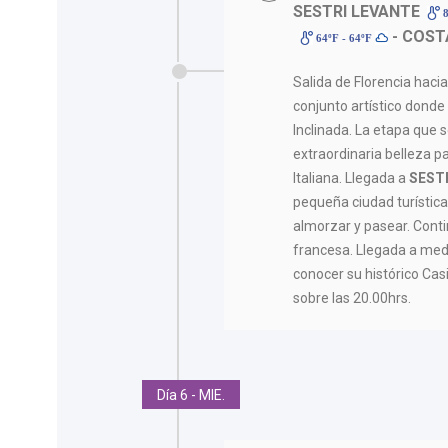
SESTRI LEVANTE
8
- COST
64ºF - 64ºF
Salida de Florencia haci
conjunto artístico dond
Inclinada. La etapa que 
extraordinaria belleza pa
Italiana. Llegada a
SEST
pequeña ciudad turística
almorzar y pasear. Conti
francesa. Llegada a med
conocer su histórico Cas
sobre las 20.00hrs.
Día 6 - MIE.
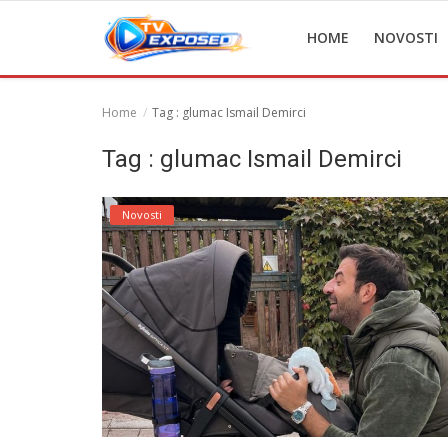
HOME
NOVOSTI
Home
Tag : glumac Ismail Demirci
Home
Tag : glumac Ismail Demirci
Novosti
Novosti
TV Serije
Filmovi
Glumci
Contact
Login
Register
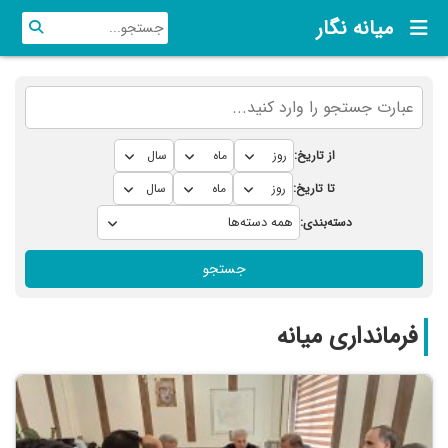
میانه نگار
از تاریخ:
تا تاریخ:
دسته‌بندی:
جستجو
فرمانداری میانه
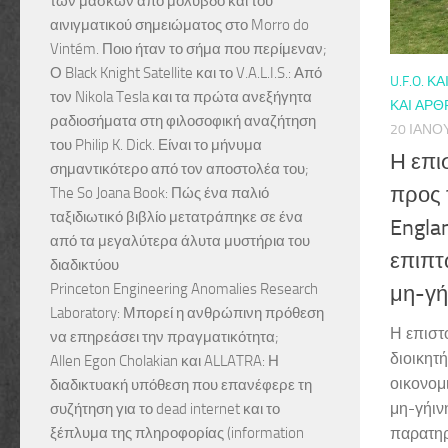
των μασκών από μόλυβδο και του
αινιγματικού σημειώματος στο Morro do
Vintém. Ποιο ήταν το σήμα που περίμεναν;
Ο Black Knight Satellite και το V.A.L.I.S.: Από
U.F.O. ΚΑΙ
τον Nikola Tesla και τα πρώτα ανεξήγητα
ΚΑΙ ΆΡΘ
ραδιοσήματα στη φιλοσοφική αναζήτηση
20 ΙΑΝΟ
του Philip K. Dick. Είναι το μήνυμα
Η επι
σημαντικότερο από τον αποστολέα του;
προς 
The So Joana Book: Πώς ένα παλιό
ταξιδιωτικό βιβλίο μετατράπηκε σε ένα
Englan
από τα μεγαλύτερα άλυτα μυστήρια του
επιπτ
διαδικτύου
Princeton Engineering Anomalies Research
μη-γή
Laboratory: Μπορεί η ανθρώπινη πρόθεση
Η επιστ
να επηρεάσει την πραγματικότητα;
διοικητή
Allen Egon Cholakian και ALLATRA: Η
οικονομ
διαδικτυακή υπόθεση που επανέφερε τη
μη-γήιν
συζήτηση για το dead internet και το
ξέπλυμα της πληροφορίας (information
παρατηρ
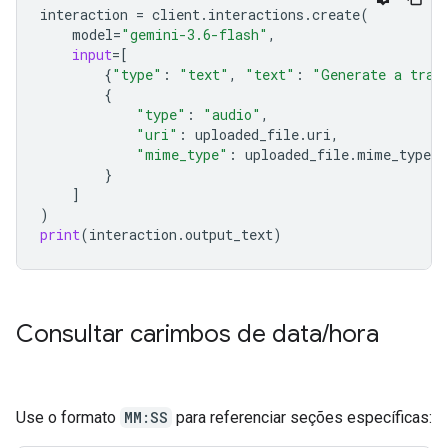
interaction
=
client
.
interactions
.
create
(
model
=
"gemini-3.6-flash"
,
input
=
[
{
"type"
:
"text"
,
"text"
:
"Generate a tran
{
"type"
:
"audio"
,
"uri"
:
uploaded_file
.
uri
,
"mime_type"
:
uploaded_file
.
mime_type
}
]
)
print
(
interaction
.
output_text
)
Consultar carimbos de data
/
hora
Use o formato
MM:SS
para referenciar seções específicas:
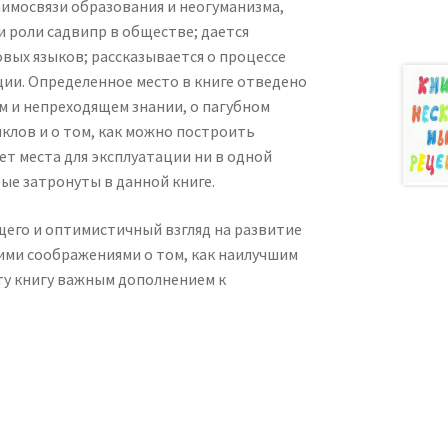
аимосвязи образования и неогуманизма,
и роли садвипр в обществе; дается
вых языков; рассказывается о процессе
и. Определенное место в книге отведено
м и непреходящем знании, о пагубном
клов и о том, как можно построить
ет места для эксплуатации ни в одной
ые затронуты в данной книге.
щего и оптимистичный взгляд на развитие
ими соображениями о том, как наилучшим
ту книгу важным дополнением к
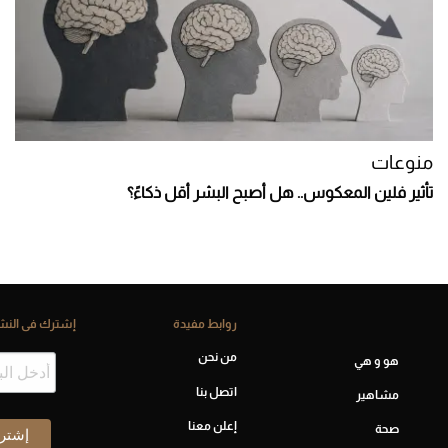
منوعات
تأثير فلين المعكوس.. هل أصبح البشر أقل ذكاءً؟
روابط مفيدة
إشترك فى النشر
من نحن
هو و هي
اتصل بنا
مشاهير
إعلن معنا
صحة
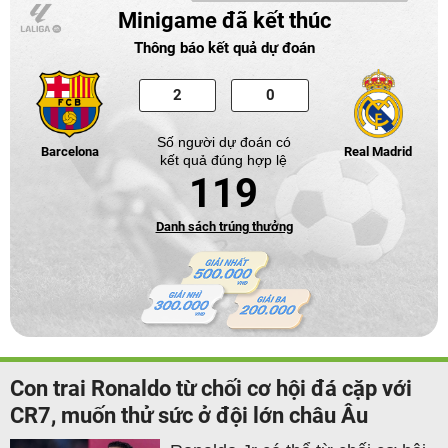
Minigame đã kết thúc
Thông báo kết quả dự đoán
Số người dự đoán có
Barcelona
Real Madrid
kết quả đúng hợp lệ
119
Danh sách trúng thưởng
Con trai Ronaldo từ chối cơ hội đá cặp với
CR7, muốn thử sức ở đội lớn châu Âu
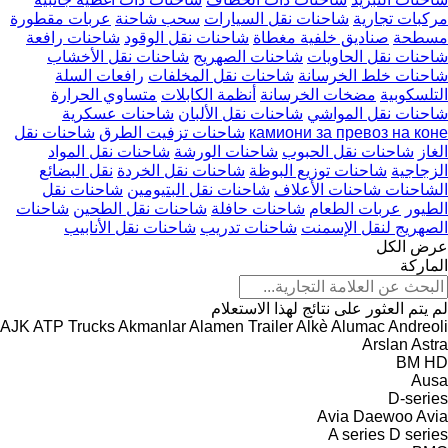
مركبات تجارية
شاحنات نقل السيارات
سحب شاحنة
عربات مقطورة
مسطحة
صناديق خلفية مغطاة
شاحنات نقل الوقود
شاحنات رافعة
شاحنات نقل الحاويات
شاحنات الصهريج
شاحنات نقل الأخشاب
شاحنات خلط الخرسانة
شاحنات نقل المخلفات
رافعات السلة
التلسكوبية
مضخات الخرسانة
أنظمة الكابلات
متساوي الحرارة
شاحنات نقل المواشي
شاحنات نقل الألبان
شاحنات عسكرية
камиони за превоз на коне
شاحنات تزفيت الطرق
شاحنات نقل
الغاز
شاحنات نقل الحبوب
شاحنات الورشة
شاحنات نقل المواد
الزجاجية
شاحنات توزيع البوظة
شاحنات نقل الخردة
نقل البضائع
الشاحنات شاحنات الأعلاف
شاحنات نقل البتيومين
شاحنات نقل
الطيور
عربات الطعام
شاحنات حافلة
شاحنات نقل الطحين
شاحنات
الصهريج لنقل الإسمنت
شاحنات تدريب
شاحنات نقل الأنابيب
عرض الكل
الماركة
لم يتم العثور على نتائج لهذا الاستعلام
AJK
ATP Trucks
Akmanlar
Alamen Trailer
Alkè
Alumac
Andreoli
Arslan
Astra
BM
HD
Ausa
D-series
Avia Daewoo
Avia
A series
D series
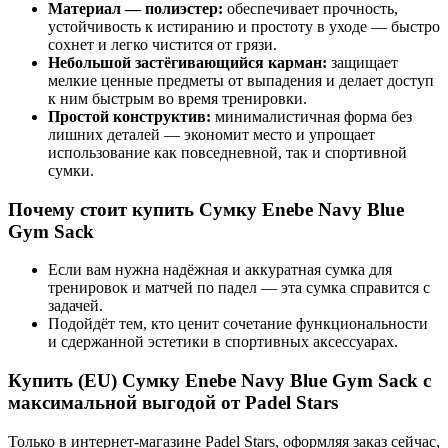
Материал — полиэстер:
обеспечивает прочность,
устойчивость к истиранию и простоту в уходе — быстро
сохнет и легко чистится от грязи.
Небольшой застёгивающийся карман:
защищает
мелкие ценные предметы от выпадения и делает доступ
к ним быстрым во время тренировки.
Простой конструктив:
минималистичная форма без
лишних деталей — экономит место и упрощает
использование как повседневной, так и спортивной
сумки.
Почему стоит купить Сумку Enebe Navy Blue
Gym Sack
Если вам нужна надёжная и аккуратная сумка для
тренировок и матчей по падел — эта сумка справится с
задачей.
Подойдёт тем, кто ценит сочетание функциональности
и сдержанной эстетики в спортивных аксессуарах.
Купить (EU) Сумку Enebe Navy Blue Gym Sack с
максимальной выгодой от Padel Stars
Только в интернет-магазине Padel Stars, оформляя заказ сейчас,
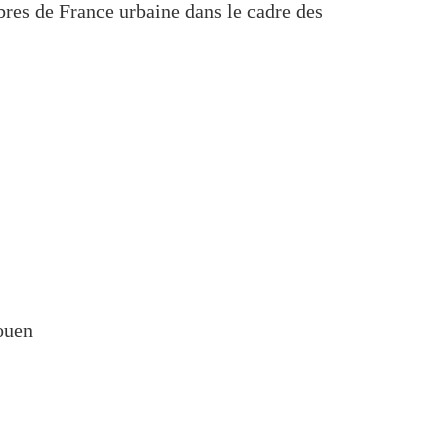
bres de France urbaine dans le cadre des
Rouen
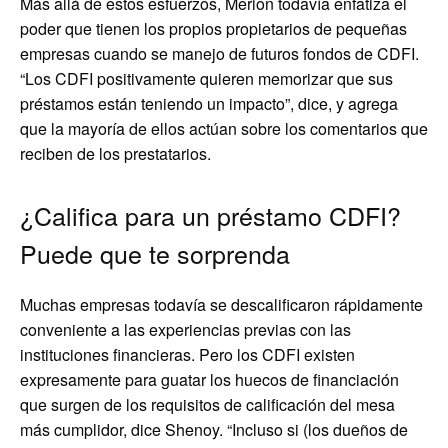
Más allá de estos esfuerzos, Merion todavía enfatiza el
poder que tienen los propios propietarios de pequeñas
empresas cuando se manejo de futuros fondos de CDFI.
“Los CDFI positivamente quieren memorizar que sus
préstamos están teniendo un impacto”, dice, y agrega
que la mayoría de ellos actúan sobre los comentarios que
reciben de los prestatarios.
¿Califica para un préstamo CDFI?
Puede que te sorprenda
Muchas empresas todavía se descalificaron rápidamente
conveniente a las experiencias previas con las
instituciones financieras. Pero los CDFI existen
expresamente para guatar los huecos de financiación
que surgen de los requisitos de calificación del mesa
más cumplidor, dice Shenoy. “Incluso si (los dueños de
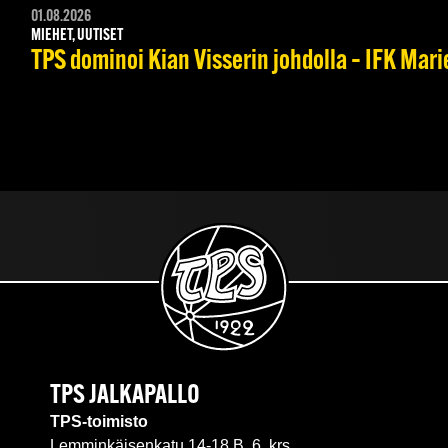
01.08.2026
MIEHET, UUTISET
TPS dominoi Kian Visserin johdolla – IFK Mar
TPS JALKAPALLO
TPS-toimisto
Lemminkäisenkatu 14-18 B, 6. krs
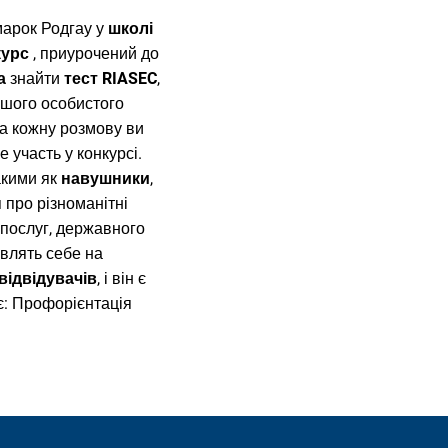
марок Родгау у
школі
курс
, приурочений до
а
знайти
тест RIASEC
,
ашого особистого
а кожну розмову ви
е участь у конкурсі.
акими як
навушники
,
 про різноманітні
и послуг, державного
авлять себе на
 відвідувачів
, і він є
є: Профорієнтація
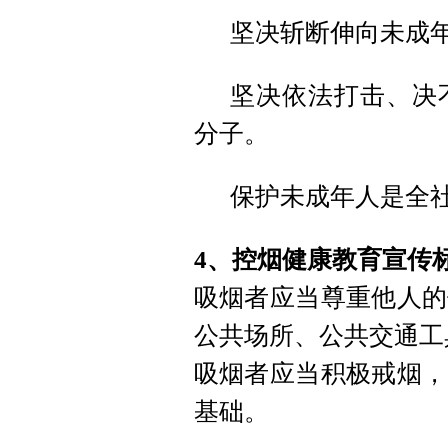
坚决斩断伸向未成年
坚决依法打击、决
分子。
保护未成年人是全
4、控烟健康教育宣传
吸烟者应当尊重他人的
公共场所、公共交通工
吸烟者应当积极戒烟，
基础。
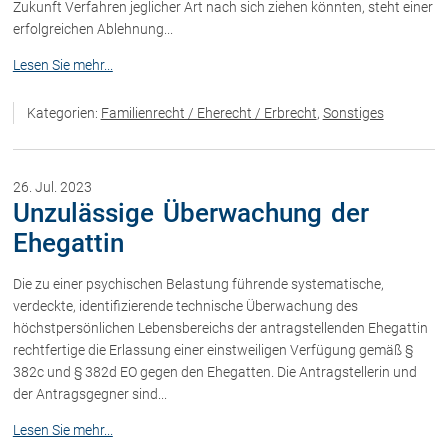
Zukunft Verfahren jeglicher Art nach sich ziehen könnten, steht einer
erfolgreichen Ablehnung...
Lesen Sie mehr...
Kategorien:
Familienrecht / Eherecht / Erbrecht
,
Sonstiges
26. Jul. 2023
Unzulässige Überwachung der
Ehegattin
Die zu einer psychischen Belastung führende systematische,
verdeckte, identifizierende technische Überwachung des
höchstpersönlichen Lebensbereichs der antragstellenden Ehegattin
rechtfertige die Erlassung einer einstweiligen Verfügung gemäß §
382c und § 382d EO gegen den Ehegatten. Die Antragstellerin und
der Antragsgegner sind...
Lesen Sie mehr...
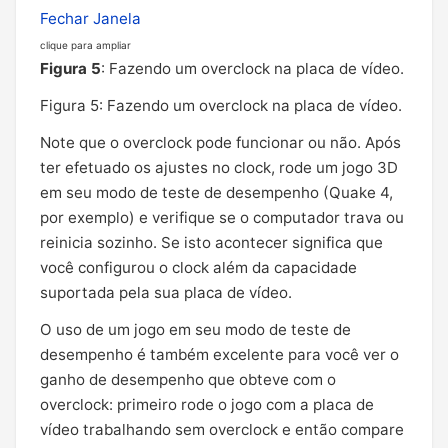
Fechar Janela
clique para ampliar
Figura 5
: Fazendo um overclock na placa de vídeo.
Figura 5: Fazendo um overclock na placa de vídeo.
Note que o overclock pode funcionar ou não. Após
ter efetuado os ajustes no clock, rode um jogo 3D
em seu modo de teste de desempenho (Quake 4,
por exemplo) e verifique se o computador trava ou
reinicia sozinho. Se isto acontecer significa que
você configurou o clock além da capacidade
suportada pela sua placa de vídeo.
O uso de um jogo em seu modo de teste de
desempenho é também excelente para você ver o
ganho de desempenho que obteve com o
overclock: primeiro rode o jogo com a placa de
vídeo trabalhando sem overclock e então compare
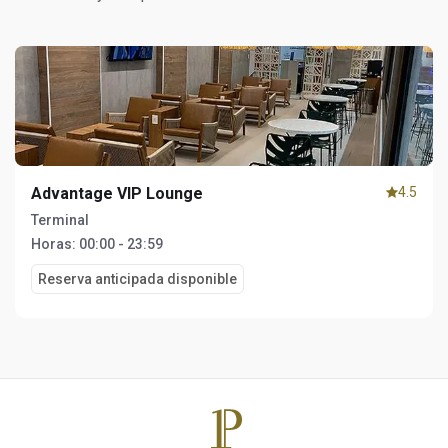
Advantage VIP Lounge
4.5
Terminal
Horas:
00:00 - 23:59
Reserva anticipada disponible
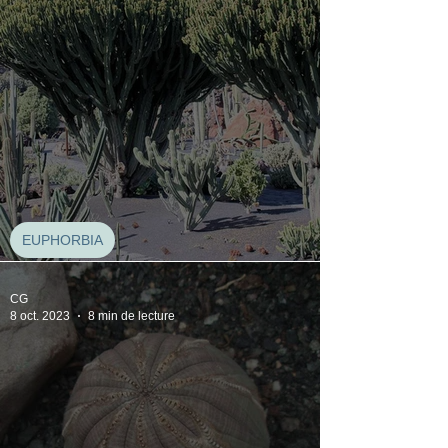
EUPHORBIA
Euphorbia candelabrum
CG
8 oct. 2023
8 min de lecture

ACTIVITY
Could you give the material again from the line with "Advantage VIP Lounge" to the end, swapping "Terminal" for "Puerta" and changing nothing else, with the pictures left out?

ANSWER AREA
Advantage VIP Lounge
4.5
Puerta
Horas:
00:00 - 23:59
Reserva anticipada disponible
EUPHORBIA
Euphorbia candelabrum
CG
8 oct. 2023
8 min de lecture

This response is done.